═══ Material for the task

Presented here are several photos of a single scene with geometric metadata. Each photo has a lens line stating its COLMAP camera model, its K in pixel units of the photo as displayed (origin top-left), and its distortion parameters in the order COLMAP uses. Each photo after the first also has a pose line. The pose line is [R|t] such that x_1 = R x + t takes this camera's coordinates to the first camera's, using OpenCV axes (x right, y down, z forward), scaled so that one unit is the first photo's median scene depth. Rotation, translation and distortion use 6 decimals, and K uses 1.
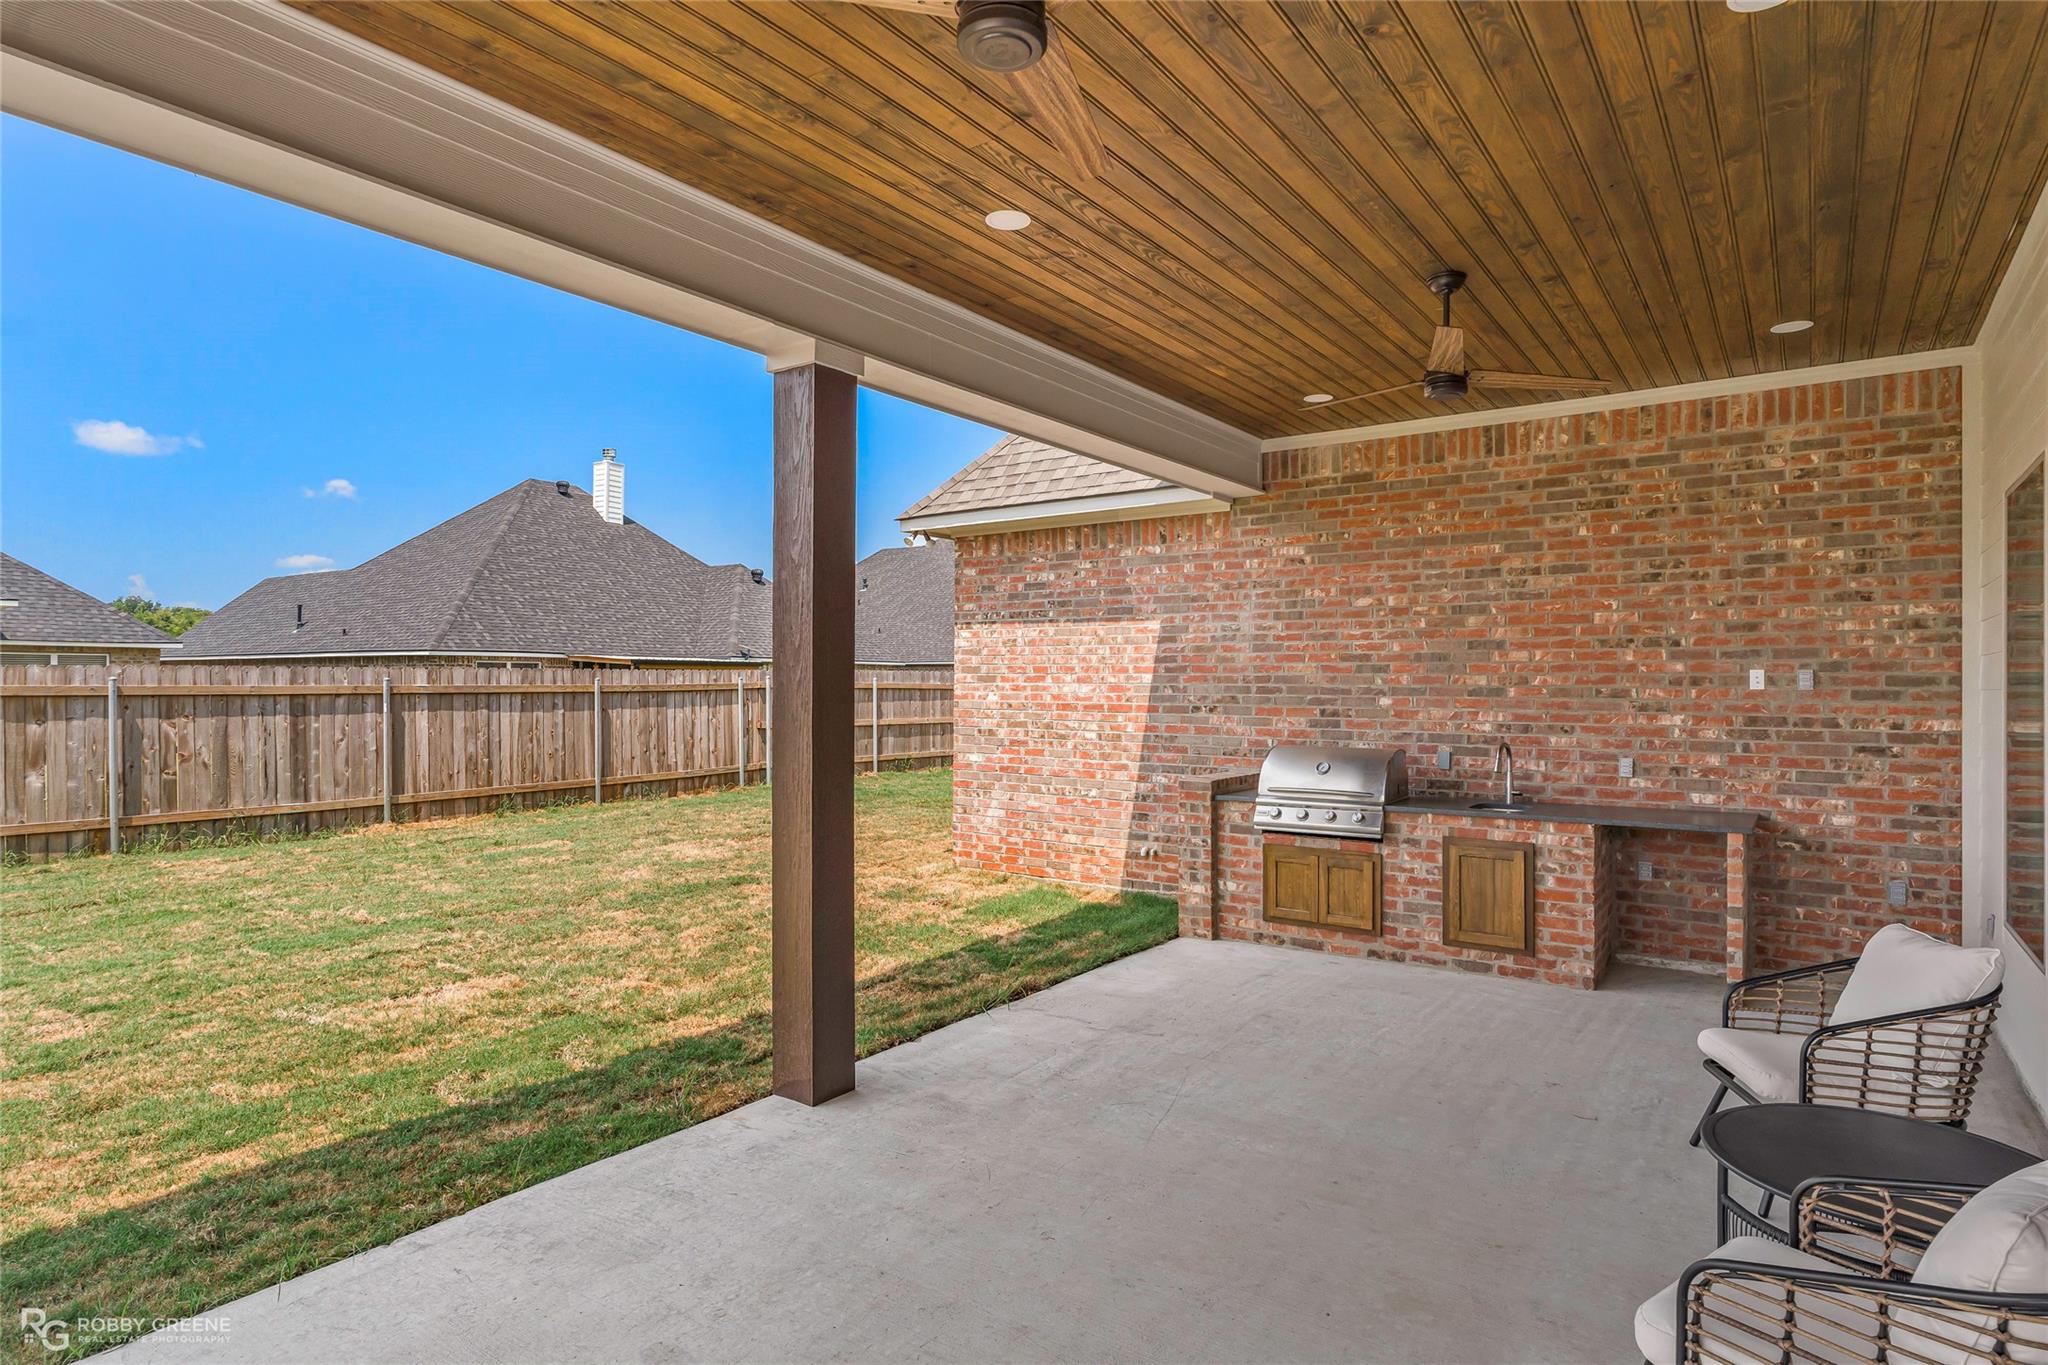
lens RADIAL K [[1106.3, 0, 1031.3], [0, 1106.3, 688.8], [0, 0, 1]] dist [0.000319, -0.000576]
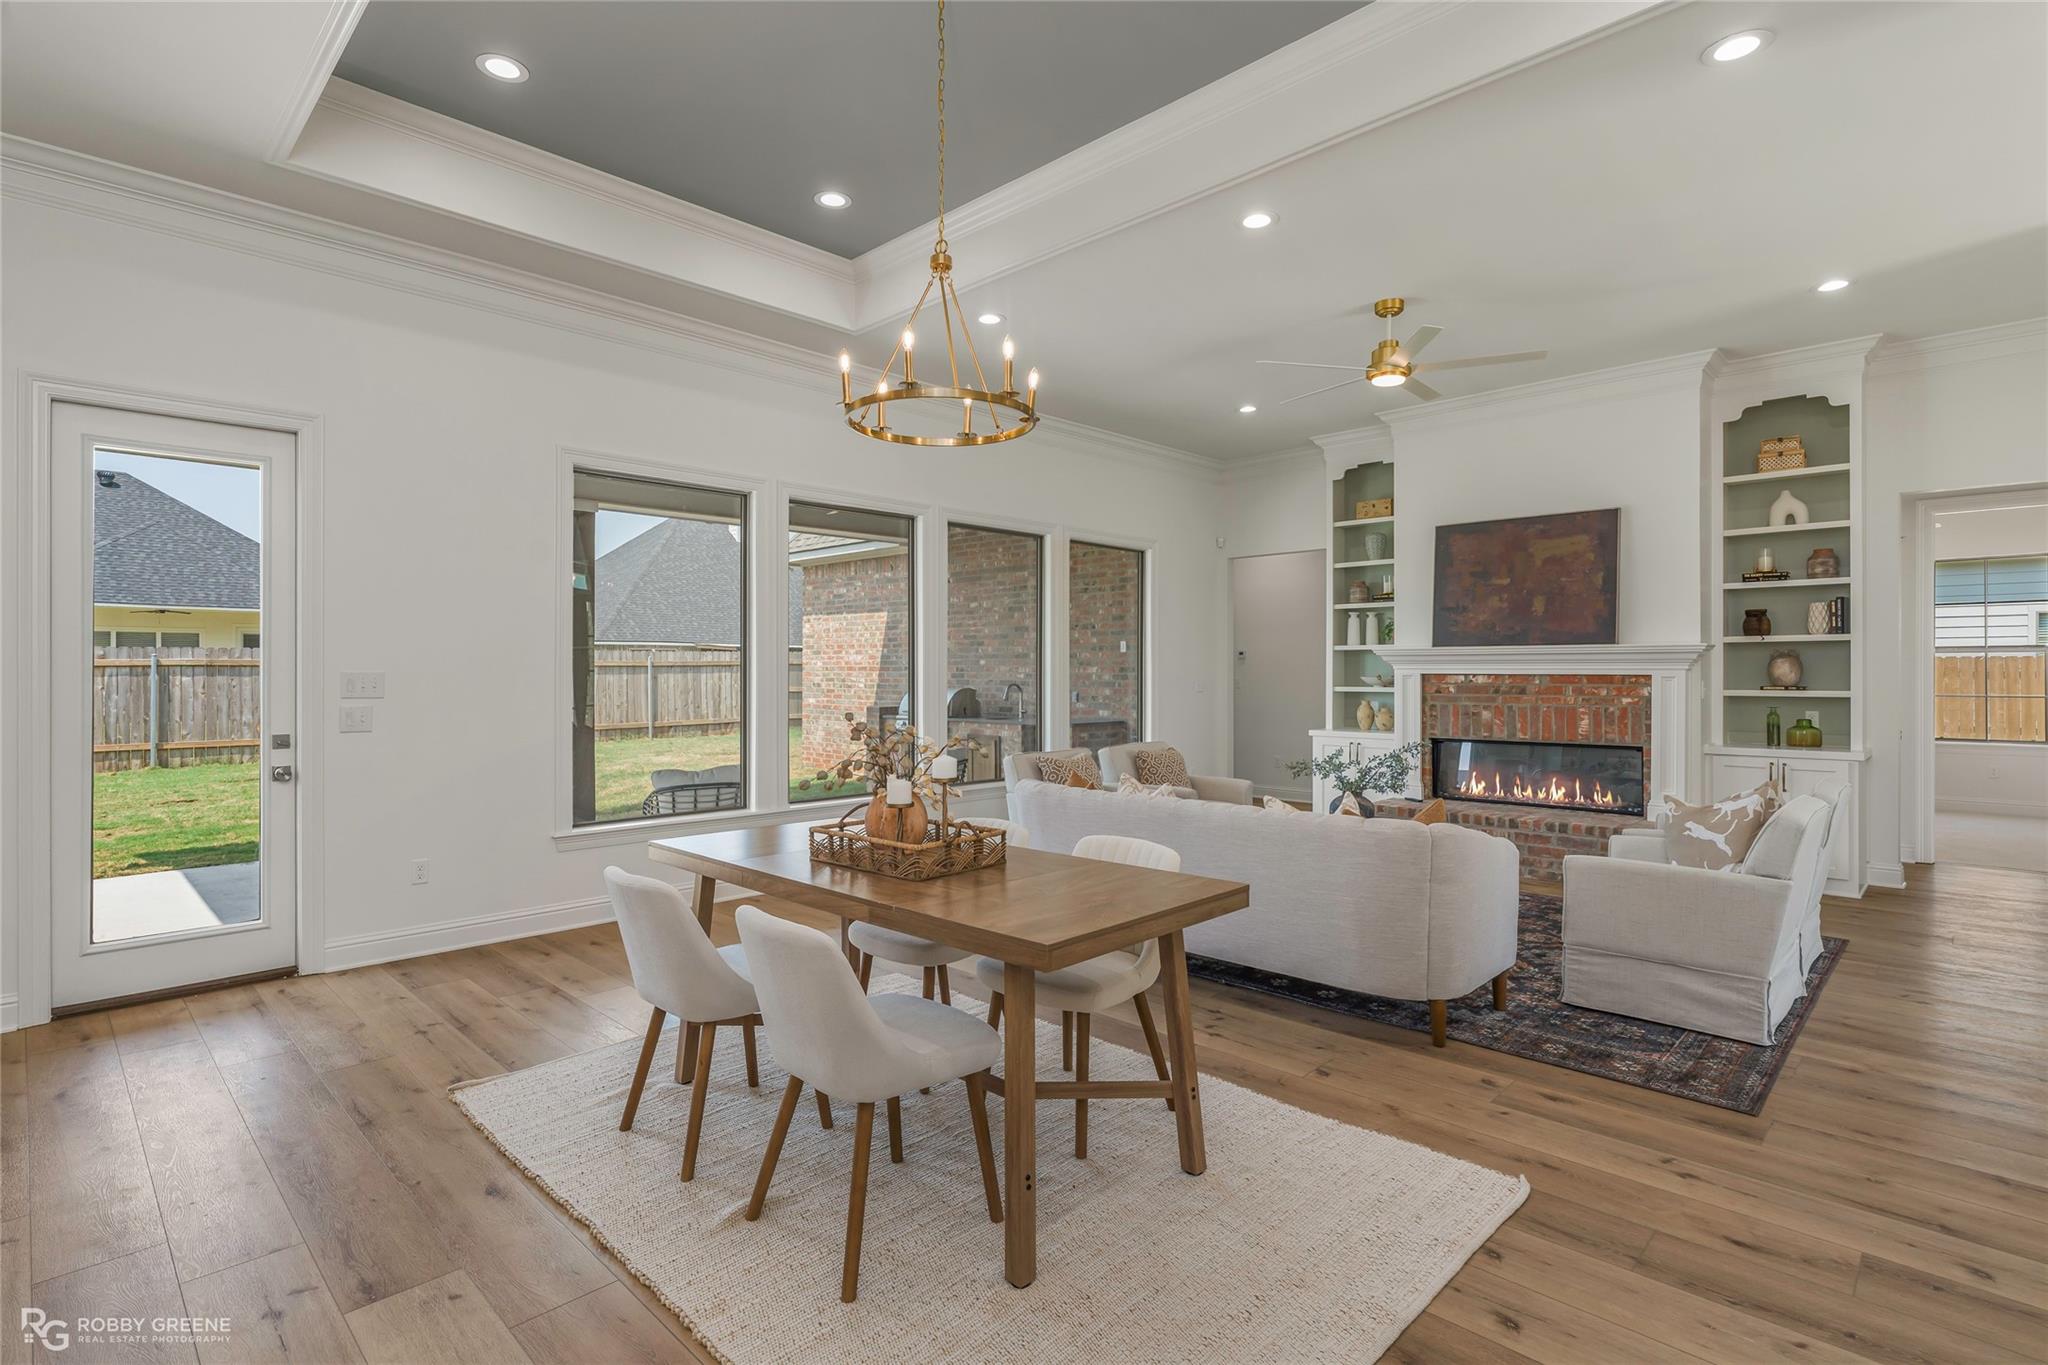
lens RADIAL K [[992.4, 0, 1022.3], [0, 992.4, 676.5], [0, 0, 1]] dist [0.002929, -0.000368]
pose [[0.988053, -0.003997, -0.154066, 0.509540], [0.004596, 0.999983, 0.003536, 0.023405], [0.154049, -0.004202, 0.988054, -0.434164]]
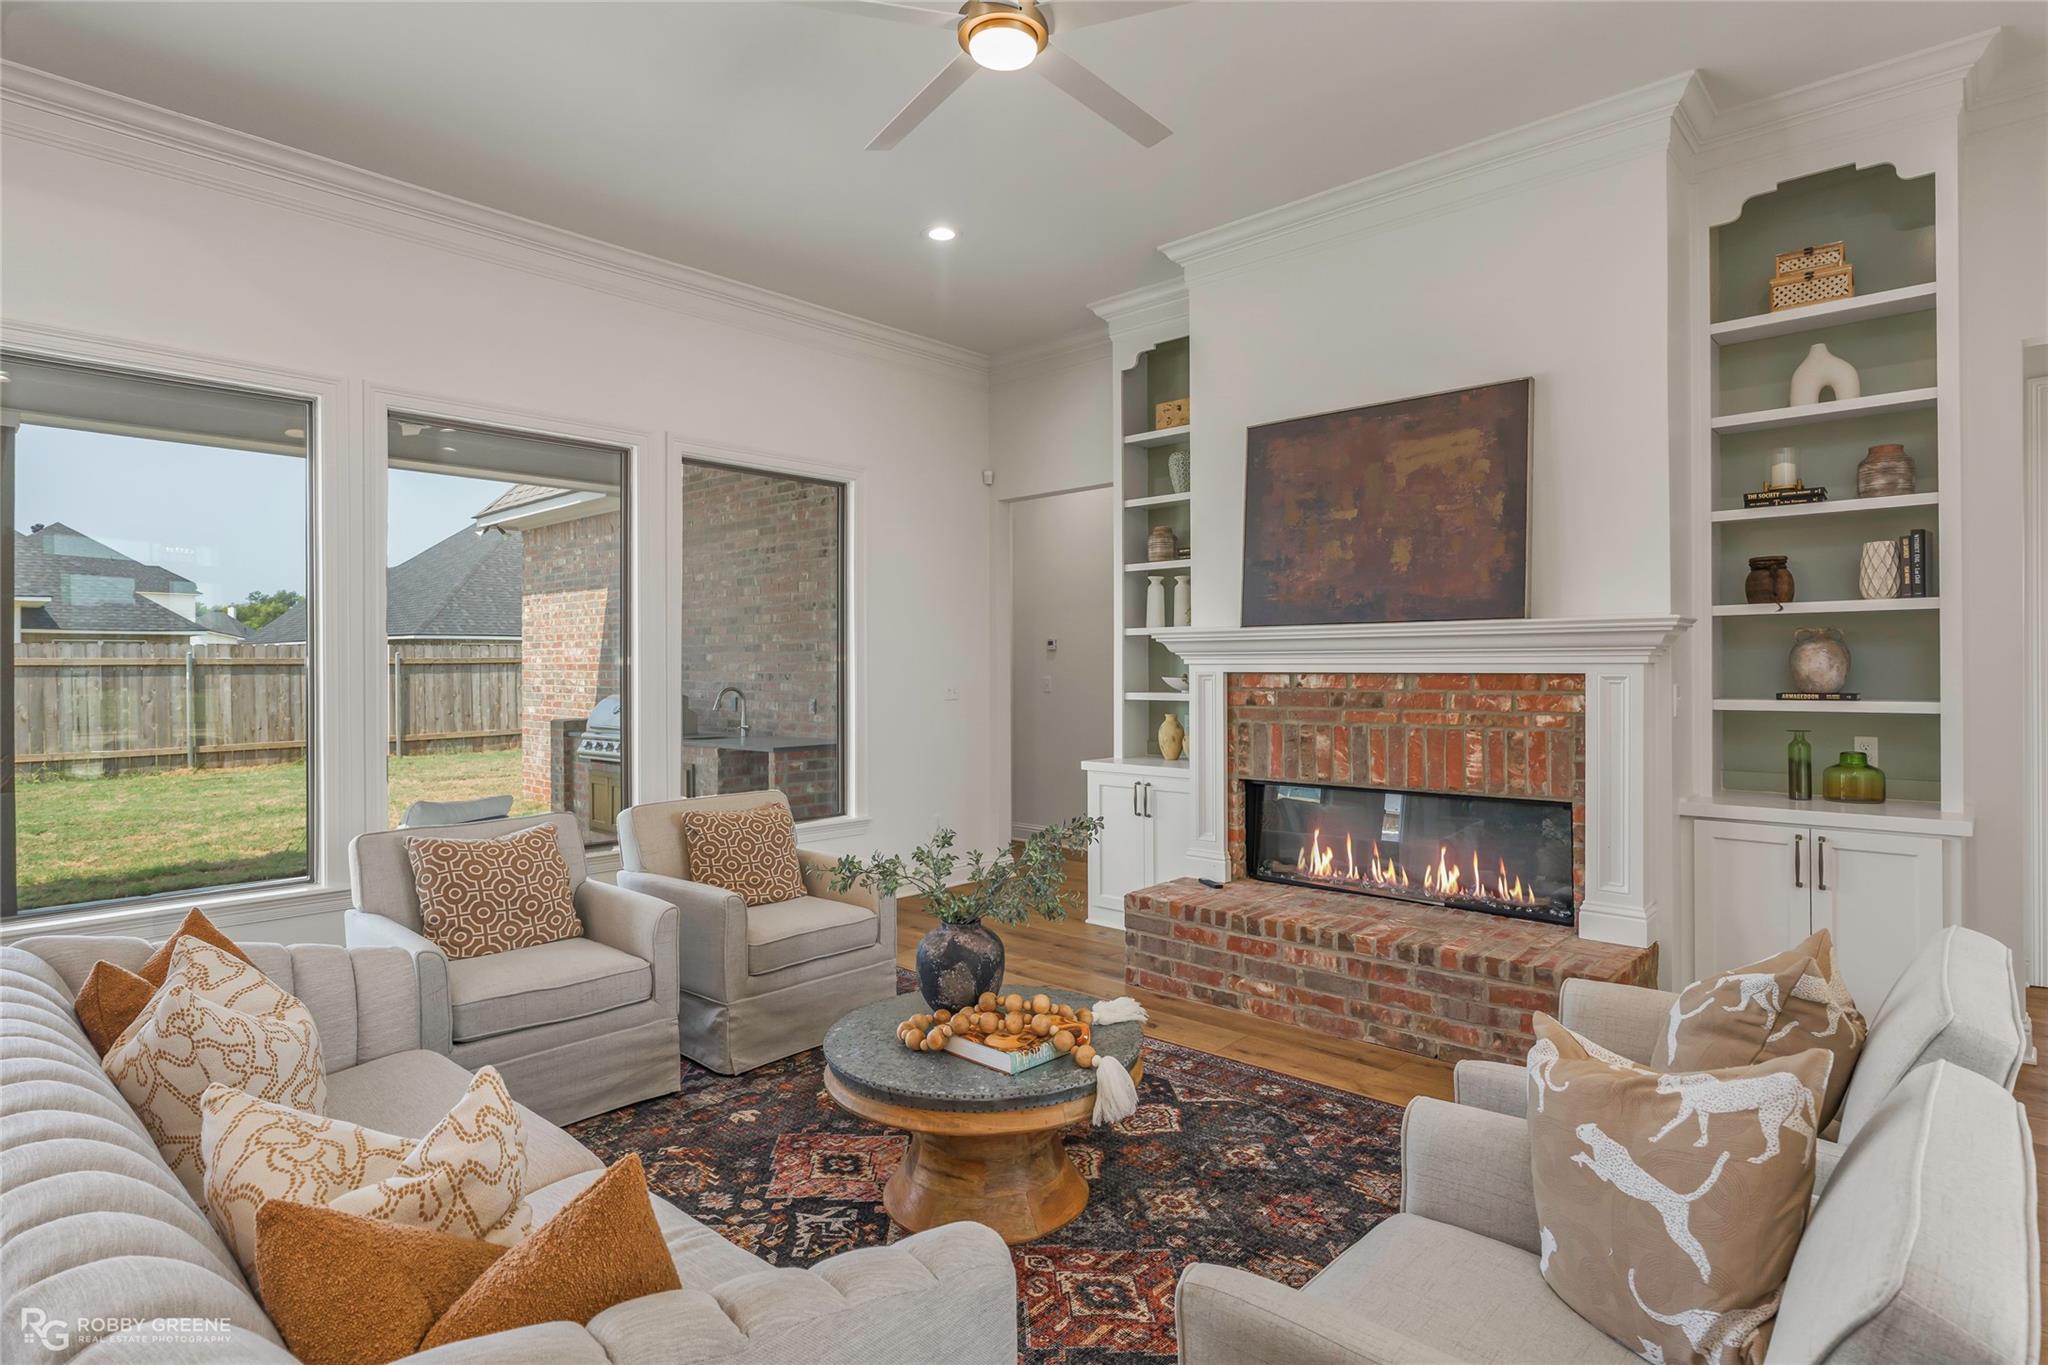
lens RADIAL K [[1064.2, 0, 1031.9], [0, 1064.2, 671.4], [0, 0, 1]] dist [-0.000466, 0.002471]
pose [[0.992875, -0.008368, -0.118870, 0.672670], [0.008613, 0.999962, 0.001545, 0.023415], [0.118852, -0.002557, 0.992909, -0.116232]]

══════

Task objective - Every entry above needs to be duplicated exactly, without its images.

Response area -
Presented here are several photos of a single scene with geometric metadata. Each photo has a lens line stating its COLMAP camera model, its K in pixel units of the photo as displayed (origin top-left), and its distortion parameters in the order COLMAP uses. Each photo after the first also has a pose line. The pose line is [R|t] such that x_1 = R x + t takes this camera's coordinates to the first camera's, using OpenCV axes (x right, y down, z forward), scaled so that one unit is the first photo's median scene depth. Rotation, translation and distortion use 6 decimals, and K uses 1.
lens RADIAL K [[1106.3, 0, 1031.3], [0, 1106.3, 688.8], [0, 0, 1]] dist [0.000319, -0.000576]
lens RADIAL K [[992.4, 0, 1022.3], [0, 992.4, 676.5], [0, 0, 1]] dist [0.002929, -0.000368]
pose [[0.988053, -0.003997, -0.154066, 0.509540], [0.004596, 0.999983, 0.003536, 0.023405], [0.154049, -0.004202, 0.988054, -0.434164]]
lens RADIAL K [[1064.2, 0, 1031.9], [0, 1064.2, 671.4], [0, 0, 1]] dist [-0.000466, 0.002471]
pose [[0.992875, -0.008368, -0.118870, 0.672670], [0.008613, 0.999962, 0.001545, 0.023415], [0.118852, -0.002557, 0.992909, -0.116232]]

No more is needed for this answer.